The first 3D printed concrete arch bridge completed

Zaha Hadid Architects and the Block Research Group at ETH Zurich completed Striatus, the world’s first 3D printed concrete arch bridge, in Venice, Italy.
Striatus is an arched masonry walkway made up of 3D printed concrete blocks assembled without mortar or reinforcement. The 16-by-12-meter (approximately 52-by-39-foot) bridge is the first of its kind, combining traditional master builder techniques with advanced computer design, engineering and robotic manufacturing technologies.
Striatus follows a two-tier masonry logic. Overall, the bridge behaves like a series of leaning unreinforced voussoir arches, with a discretization orthogonal to the dominant force flow in compression, following the same structural principles as the Roman stone arch bridges.

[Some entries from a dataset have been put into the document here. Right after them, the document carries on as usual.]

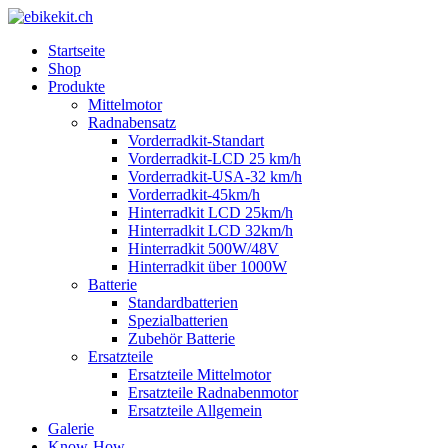
Startseite
Shop
Produkte
Mittelmotor
Radnabensatz
Vorderradkit-Standart
Vorderradkit-LCD 25 km/h
Vorderradkit-USA-32 km/h
Vorderradkit-45km/h
Hinterradkit LCD 25km/h
Hinterradkit LCD 32km/h
Hinterradkit 500W/48V
Hinterradkit über 1000W
Batterie
Standardbatterien
Spezialbatterien
Zubehör Batterie
Ersatzteile
Ersatzteile Mittelmotor
Ersatzteile Radnabenmotor
Ersatzteile Allgemein
Galerie
Know-How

Locally, at the segment level, the 3D printed concrete layers behave like traditional brick masonry like the inclined rows of Nubian or Mexican vaulted bricks.
Unlike typical single horizontal layer extrusion 3D printing, Striatus uses a two-component (2K) concrete ink with a corresponding printhead and pumping device to accurately print non-uniform, non-parallel layers.
This new generation of concrete 3D printing in combination with the arched masonry design allows the resulting components to be used structurally without any reinforcement or post-tensioning. For Striatus, Holcim, a global building materials company based in Switzerland, has developed a specific, bespoke, proprietary 3D printing ink.
Integrating design, engineering, fabrication and construction, Striatus redefines conventional interdisciplinary relationships. The precise fabrication of the blocks was made possible by a well-defined data exchange between the various domain-specific software tool chains involved in the process.